---------- Records shown ----------

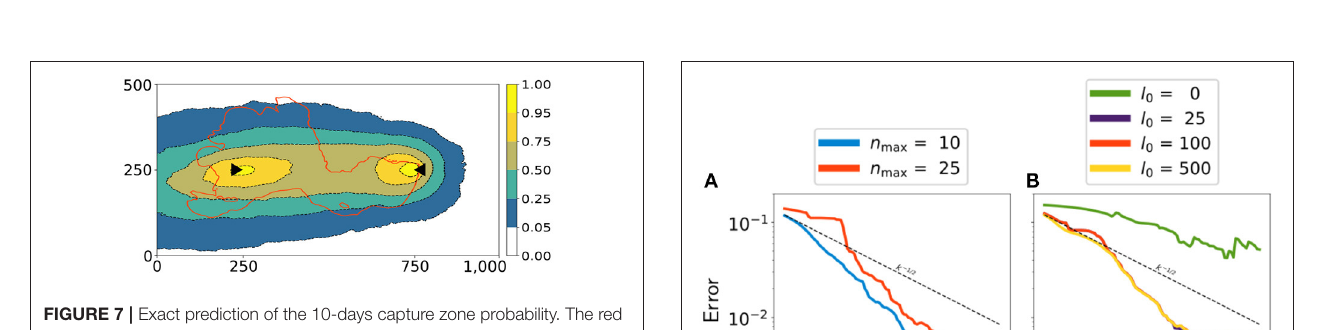
FIGURE 7 | Exact prediction of the 10-days capture zone probability. The red lines delineates the capture zone in the reference domain.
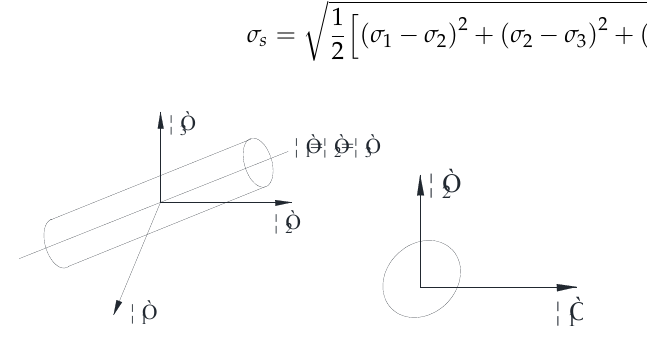
Figure 5. Schematic diagram of Miss yield criterion.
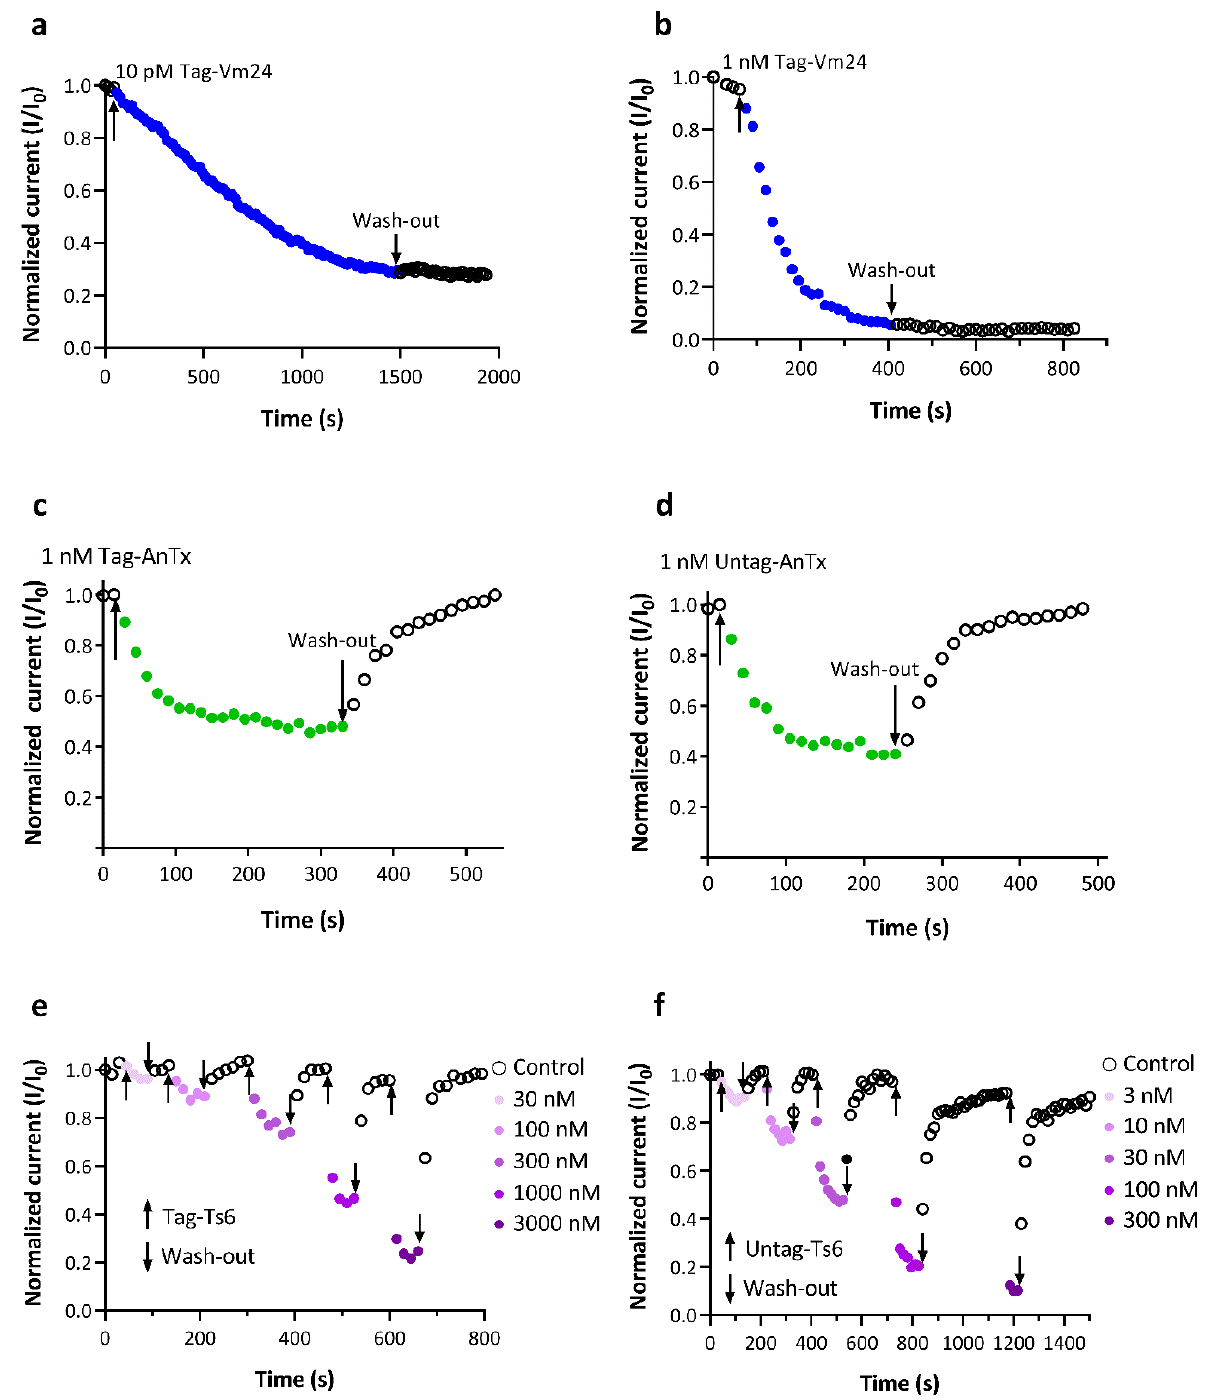
Figure 5. Blocking kinetics of recombinant Vm24, AnTx, and Ts6 on hKv1.3. Whole-cell currents through hKv1.3 were evoked from activated human peripheral T lymphocytes by depolarization to +50 mV from a holding potential − 120 mV for 15 ms duration. Test pulses were applied every 15 s. Time courses of the development and recovery of the hKv1.3 current inhibition are shown for each peptide. Normalized peak K + currents (I/I 0 ) were determined and plotted as a function of time. Down and up arrows indicate the start and the end of perfusion with the recombinant peptide containing solution or toxin-free solution, respectively. Data points in blue, green, or purple shades represent the addition application of recombinant Tag-Vm24 (panel ( a , b )), AnTx (panel ( c , d )), and Ts6 (panel ( e , f )), respectively, in their tagged or untagged version, as indicated.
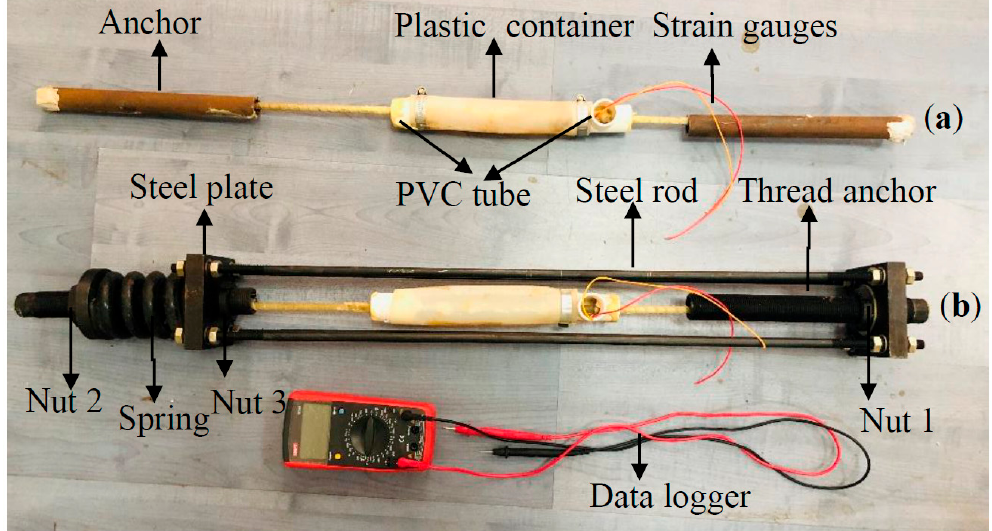
Figure 2. Test specimens: ( a ) Unstressed specimens and ( b ) stressed specimens.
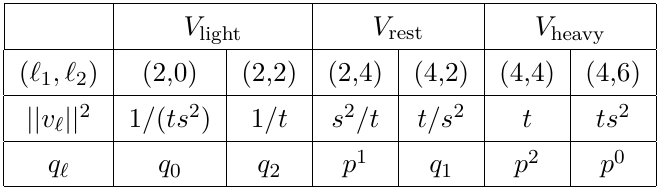
Table 2. Limit II 1 → IV 2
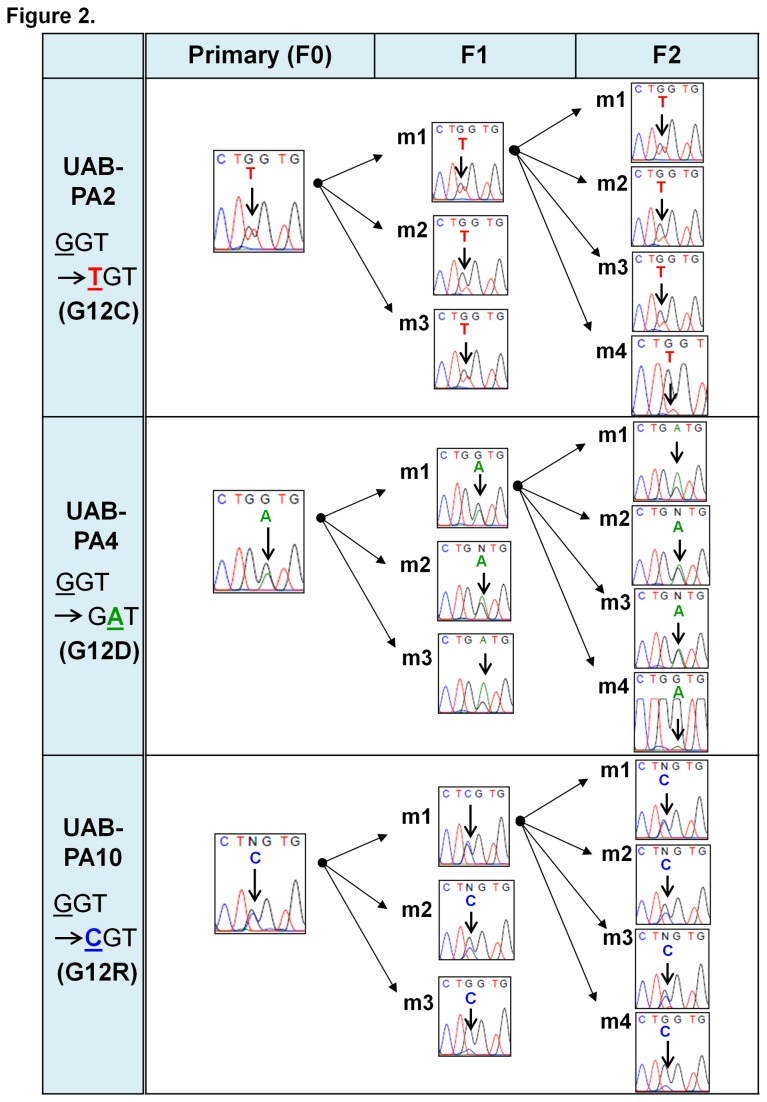
Sister tumorgrafts originating from the same F0 or F1 tumor retained KRAS codon 12 mutational status.Electropherograms demonstrate that sister tumorgrafts (from mouse 1 [m1], mouse 2 [m2], mouse 3 [m3], and mouse 4 [m4] of each set) from all three models (UAB-PA2; UAB-PA4; UAB-PA10) conserved KRAS codon 12 status in F0, F1 and F2 tumors. Experimental details are reported in Materials and Methods.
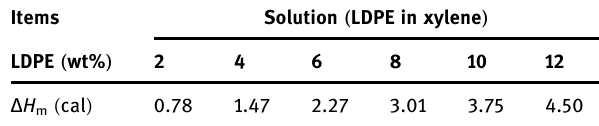
Table 2: The enthalpy of the di ff erent concentrations of the LDPE solvent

----------

Assignment: Images stay out; the entries above are to be printed exactly.

Finished exercise:
FIGURE 7 | Exact prediction of the 10-days capture zone probability. The red lines delineates the capture zone in the reference domain.
Figure 5. Schematic diagram of Miss yield criterion.
Figure 5. Blocking kinetics of recombinant Vm24, AnTx, and Ts6 on hKv1.3. Whole-cell currents through hKv1.3 were evoked from activated human peripheral T lymphocytes by depolarization to +50 mV from a holding potential − 120 mV for 15 ms duration. Test pulses were applied every 15 s. Time courses of the development and recovery of the hKv1.3 current inhibition are shown for each peptide. Normalized peak K + currents (I/I 0 ) were determined and plotted as a function of time. Down and up arrows indicate the start and the end of perfusion with the recombinant peptide containing solution or toxin-free solution, respectively. Data points in blue, green, or purple shades represent the addition application of recombinant Tag-Vm24 (panel ( a , b )), AnTx (panel ( c , d )), and Ts6 (panel ( e , f )), respectively, in their tagged or untagged version, as indicated.
Figure 2. Test specimens: ( a ) Unstressed specimens and ( b ) stressed specimens.
Table 2. Limit II 1 → IV 2
Sister tumorgrafts originating from the same F0 or F1 tumor retained KRAS codon 12 mutational status.Electropherograms demonstrate that sister tumorgrafts (from mouse 1 [m1], mouse 2 [m2], mouse 3 [m3], and mouse 4 [m4] of each set) from all three models (UAB-PA2; UAB-PA4; UAB-PA10) conserved KRAS codon 12 status in F0, F1 and F2 tumors. Experimental details are reported in Materials and Methods.
Table 2: The enthalpy of the di ff erent concentrations of the LDPE solvent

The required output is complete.